Have you seen the Disney-Pixar film
Wreck-it Ralph?
It's rich in literary references - to Joseph Conrad, Lewis Carroll, P. G. Wodehouse and others - and even richer in filmic references, particularly to the Wizard of Oz. Above all it brilliantly exploits the whole brief history of video games, from that elementary paddle-board ping-pong contest of the 1970s to today's densely pixilated shoot-em ups.
The eponymous Ralph is one of the two main characters featuring in a thirty-year-old arcade game - his job involves demolishing an apartment building which is then restored by Fix-it Felix, a rather effeminate builder with a golden hammer. The graphics are engagingly fuzzy, the action corny.
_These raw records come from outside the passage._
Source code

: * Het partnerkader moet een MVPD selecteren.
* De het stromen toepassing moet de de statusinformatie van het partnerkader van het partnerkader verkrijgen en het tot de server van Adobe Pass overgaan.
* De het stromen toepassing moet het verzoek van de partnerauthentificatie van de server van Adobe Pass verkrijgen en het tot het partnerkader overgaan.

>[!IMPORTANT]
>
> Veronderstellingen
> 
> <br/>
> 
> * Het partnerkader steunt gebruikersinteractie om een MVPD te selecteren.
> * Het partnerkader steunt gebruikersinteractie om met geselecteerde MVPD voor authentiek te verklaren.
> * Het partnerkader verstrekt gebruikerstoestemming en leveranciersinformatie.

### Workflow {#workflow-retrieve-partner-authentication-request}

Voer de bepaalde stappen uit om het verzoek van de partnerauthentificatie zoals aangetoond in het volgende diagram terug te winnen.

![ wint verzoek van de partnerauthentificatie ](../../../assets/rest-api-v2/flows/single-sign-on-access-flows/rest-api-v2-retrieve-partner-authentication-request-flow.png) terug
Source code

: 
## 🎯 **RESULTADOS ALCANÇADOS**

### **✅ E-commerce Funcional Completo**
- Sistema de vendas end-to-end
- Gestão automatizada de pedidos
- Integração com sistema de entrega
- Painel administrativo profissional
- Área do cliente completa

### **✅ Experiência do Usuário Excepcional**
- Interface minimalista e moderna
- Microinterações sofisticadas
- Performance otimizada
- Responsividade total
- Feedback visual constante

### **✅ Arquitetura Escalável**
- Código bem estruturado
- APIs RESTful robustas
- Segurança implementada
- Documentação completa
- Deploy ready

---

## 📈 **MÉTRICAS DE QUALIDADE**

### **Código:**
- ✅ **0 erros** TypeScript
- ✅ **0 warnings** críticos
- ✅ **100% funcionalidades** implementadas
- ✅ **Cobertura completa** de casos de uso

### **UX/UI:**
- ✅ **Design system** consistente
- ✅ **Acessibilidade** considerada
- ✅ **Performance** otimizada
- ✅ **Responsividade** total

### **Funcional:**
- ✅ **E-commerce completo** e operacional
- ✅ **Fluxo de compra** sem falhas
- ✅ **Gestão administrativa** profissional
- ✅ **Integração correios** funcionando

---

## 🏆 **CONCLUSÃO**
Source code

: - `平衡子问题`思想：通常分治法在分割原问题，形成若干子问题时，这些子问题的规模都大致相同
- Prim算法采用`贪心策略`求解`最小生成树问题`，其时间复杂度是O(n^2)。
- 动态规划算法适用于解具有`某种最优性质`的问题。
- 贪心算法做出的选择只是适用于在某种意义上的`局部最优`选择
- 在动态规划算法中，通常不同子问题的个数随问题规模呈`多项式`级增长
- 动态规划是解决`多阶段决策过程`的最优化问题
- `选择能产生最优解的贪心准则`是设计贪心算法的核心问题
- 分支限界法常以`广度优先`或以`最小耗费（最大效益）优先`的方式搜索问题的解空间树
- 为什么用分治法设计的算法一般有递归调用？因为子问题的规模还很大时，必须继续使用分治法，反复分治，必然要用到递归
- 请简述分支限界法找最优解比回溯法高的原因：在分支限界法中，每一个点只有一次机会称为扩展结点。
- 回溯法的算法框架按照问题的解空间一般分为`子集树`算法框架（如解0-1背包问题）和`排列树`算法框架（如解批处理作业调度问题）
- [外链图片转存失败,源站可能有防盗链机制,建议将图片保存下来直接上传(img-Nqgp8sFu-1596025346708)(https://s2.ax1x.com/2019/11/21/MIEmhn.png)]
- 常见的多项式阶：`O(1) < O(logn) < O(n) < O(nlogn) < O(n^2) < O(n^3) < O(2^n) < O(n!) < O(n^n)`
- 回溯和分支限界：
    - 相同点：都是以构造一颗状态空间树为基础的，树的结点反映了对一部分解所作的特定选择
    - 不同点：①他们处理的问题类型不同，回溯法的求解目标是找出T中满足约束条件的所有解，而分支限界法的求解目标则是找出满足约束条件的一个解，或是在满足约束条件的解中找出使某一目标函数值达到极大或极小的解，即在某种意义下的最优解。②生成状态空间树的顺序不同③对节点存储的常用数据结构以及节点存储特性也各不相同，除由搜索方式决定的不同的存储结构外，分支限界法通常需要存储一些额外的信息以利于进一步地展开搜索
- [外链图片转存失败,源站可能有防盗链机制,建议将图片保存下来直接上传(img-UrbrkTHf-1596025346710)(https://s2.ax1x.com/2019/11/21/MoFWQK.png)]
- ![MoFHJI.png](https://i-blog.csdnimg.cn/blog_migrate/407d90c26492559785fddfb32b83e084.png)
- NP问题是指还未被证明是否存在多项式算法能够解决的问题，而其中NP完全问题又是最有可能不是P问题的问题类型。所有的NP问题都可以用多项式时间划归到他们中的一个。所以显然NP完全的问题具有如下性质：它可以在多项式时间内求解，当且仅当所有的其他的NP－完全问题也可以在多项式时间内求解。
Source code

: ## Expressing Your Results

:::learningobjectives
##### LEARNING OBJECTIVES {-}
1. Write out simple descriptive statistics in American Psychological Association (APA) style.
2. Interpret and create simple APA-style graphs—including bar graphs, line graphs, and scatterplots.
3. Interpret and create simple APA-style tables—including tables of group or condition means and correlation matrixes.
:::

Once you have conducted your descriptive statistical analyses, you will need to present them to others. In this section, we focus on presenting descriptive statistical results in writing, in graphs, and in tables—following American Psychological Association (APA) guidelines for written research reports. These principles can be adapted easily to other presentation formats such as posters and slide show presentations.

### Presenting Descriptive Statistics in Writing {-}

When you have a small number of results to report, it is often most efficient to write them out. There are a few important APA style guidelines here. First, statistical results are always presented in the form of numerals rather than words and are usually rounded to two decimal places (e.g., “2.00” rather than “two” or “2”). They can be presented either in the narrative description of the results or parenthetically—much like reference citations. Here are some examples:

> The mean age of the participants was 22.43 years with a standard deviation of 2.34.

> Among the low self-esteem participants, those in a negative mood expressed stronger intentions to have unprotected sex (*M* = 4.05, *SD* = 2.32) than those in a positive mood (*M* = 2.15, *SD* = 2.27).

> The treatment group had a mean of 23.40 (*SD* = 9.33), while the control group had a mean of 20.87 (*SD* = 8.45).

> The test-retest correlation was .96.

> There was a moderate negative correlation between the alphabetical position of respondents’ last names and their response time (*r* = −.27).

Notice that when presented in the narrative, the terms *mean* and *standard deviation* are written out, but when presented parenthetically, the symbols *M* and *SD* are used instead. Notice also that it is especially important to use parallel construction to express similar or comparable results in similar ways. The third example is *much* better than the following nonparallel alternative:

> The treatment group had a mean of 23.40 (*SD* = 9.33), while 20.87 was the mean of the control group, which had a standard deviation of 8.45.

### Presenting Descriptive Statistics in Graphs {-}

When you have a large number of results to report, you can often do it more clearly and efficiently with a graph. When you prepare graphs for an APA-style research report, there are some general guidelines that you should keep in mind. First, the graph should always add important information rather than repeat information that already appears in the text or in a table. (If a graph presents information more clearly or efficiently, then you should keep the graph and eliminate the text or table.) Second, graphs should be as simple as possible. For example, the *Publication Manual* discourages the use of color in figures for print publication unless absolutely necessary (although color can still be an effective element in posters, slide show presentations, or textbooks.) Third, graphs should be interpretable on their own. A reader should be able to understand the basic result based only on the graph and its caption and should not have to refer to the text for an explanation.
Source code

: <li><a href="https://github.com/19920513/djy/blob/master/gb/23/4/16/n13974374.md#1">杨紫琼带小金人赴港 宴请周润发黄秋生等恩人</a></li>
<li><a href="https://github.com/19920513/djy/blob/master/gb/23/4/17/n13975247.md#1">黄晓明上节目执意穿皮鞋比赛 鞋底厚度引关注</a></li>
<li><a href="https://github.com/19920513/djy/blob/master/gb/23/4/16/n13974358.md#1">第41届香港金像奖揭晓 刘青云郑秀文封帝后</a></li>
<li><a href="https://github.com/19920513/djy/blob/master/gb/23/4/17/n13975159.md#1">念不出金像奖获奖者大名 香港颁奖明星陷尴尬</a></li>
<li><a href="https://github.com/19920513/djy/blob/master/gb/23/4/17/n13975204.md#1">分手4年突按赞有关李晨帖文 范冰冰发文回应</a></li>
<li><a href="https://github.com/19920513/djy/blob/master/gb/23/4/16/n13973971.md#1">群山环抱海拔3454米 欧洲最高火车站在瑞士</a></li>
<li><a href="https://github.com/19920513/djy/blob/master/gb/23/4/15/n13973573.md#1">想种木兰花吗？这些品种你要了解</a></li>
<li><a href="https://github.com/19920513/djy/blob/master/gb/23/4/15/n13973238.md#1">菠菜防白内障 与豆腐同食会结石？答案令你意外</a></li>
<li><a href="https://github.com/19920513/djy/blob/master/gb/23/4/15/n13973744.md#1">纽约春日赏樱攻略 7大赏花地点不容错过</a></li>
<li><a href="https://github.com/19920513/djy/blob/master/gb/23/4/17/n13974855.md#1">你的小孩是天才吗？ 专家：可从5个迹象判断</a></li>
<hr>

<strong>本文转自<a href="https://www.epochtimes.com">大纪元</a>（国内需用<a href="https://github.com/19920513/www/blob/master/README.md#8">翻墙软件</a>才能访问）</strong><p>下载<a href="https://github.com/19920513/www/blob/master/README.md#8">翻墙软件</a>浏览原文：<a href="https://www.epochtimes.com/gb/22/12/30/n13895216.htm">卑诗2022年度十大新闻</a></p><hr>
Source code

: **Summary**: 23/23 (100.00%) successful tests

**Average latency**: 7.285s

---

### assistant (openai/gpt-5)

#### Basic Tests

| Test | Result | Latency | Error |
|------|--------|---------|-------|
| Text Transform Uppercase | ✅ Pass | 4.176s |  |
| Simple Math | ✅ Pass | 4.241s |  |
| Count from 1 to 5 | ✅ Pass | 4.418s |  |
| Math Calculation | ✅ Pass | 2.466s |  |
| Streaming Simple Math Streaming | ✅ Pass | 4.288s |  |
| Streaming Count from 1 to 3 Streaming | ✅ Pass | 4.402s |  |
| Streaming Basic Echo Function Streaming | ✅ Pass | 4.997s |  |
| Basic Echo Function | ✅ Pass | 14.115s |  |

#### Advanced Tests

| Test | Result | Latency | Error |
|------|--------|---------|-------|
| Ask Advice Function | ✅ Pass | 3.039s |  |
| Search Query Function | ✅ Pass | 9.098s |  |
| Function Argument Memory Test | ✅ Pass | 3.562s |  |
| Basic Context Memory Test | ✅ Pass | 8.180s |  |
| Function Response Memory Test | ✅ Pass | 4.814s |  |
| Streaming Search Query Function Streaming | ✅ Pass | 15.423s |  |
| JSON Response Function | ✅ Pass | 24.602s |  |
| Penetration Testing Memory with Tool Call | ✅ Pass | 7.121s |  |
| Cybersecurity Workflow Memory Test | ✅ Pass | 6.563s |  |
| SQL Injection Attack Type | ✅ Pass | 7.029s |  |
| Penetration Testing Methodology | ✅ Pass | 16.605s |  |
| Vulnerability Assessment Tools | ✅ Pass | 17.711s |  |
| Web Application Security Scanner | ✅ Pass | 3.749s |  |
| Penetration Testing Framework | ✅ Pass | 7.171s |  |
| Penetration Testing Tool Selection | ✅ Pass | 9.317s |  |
When the arcade closes at the end of each day the characters check out and some, including Ralph, attend counselling sessions. Ralph is a blue-collar working stiff. He's had enough of playing the bad guy and wants to seek new horizons, so he decides to break the law and 'go Turbo', a phrase which is not explained until much later in the film. He quits his game and takes the subway to Game Central, based visually on New York's Grand Central Station but populated entirely by characters (and objects) from video games past and present, some of whom have fallen on hard times and are homeless pan-handlers. An unlikely but plausible chain of events involves Ralph joining another, far more advanced game - a state-of-the-art, fully-immersive interactive nightmare, a combination of Ridley Scott's Alien and Paul Verhoeven's Starship Troopers. Ralph is out of his element.
But thinsg get worse and he next finds himself in the candy-coloured world of Sugar Rush, a go-kart racing game aimed at young girls. There he befriends a character named Vanellope von Schweetz, who is also a technical glitch in the programme and therefore an outsider. They eventually team up.
Meanwhile in Ralph's absence his own video game is deemed out of order and its resident characters doomed, so Fix-it Felix sets out on a quest to find Ralph and persuade him to return home. This leads to no end of confusion.
Visually compelling (the lighting and rendered textures are by turns dazzling and ravishing), structurally robust and with nuanced characters, terse dialogue and brilliant vocal performances (especially Ralph, the platoon commander, Vanellope and the ditzy Candy King) - there's so much to admire. I suppose most of the clever stuff is way above the intended core audience (I took a seven-year-old boy, who "only quite liked it") but it's a wonderful creative achievement. It confirms the dispiriting view that the real creative innovation in American culture can be found in animation, in computer games, in graphic novels and nowhere else - certainly not in the novel. I'd trade the opening ten minutes of Wreck-it Ralph against the entire career, past and future of - oh, let's say Lionel Shriver?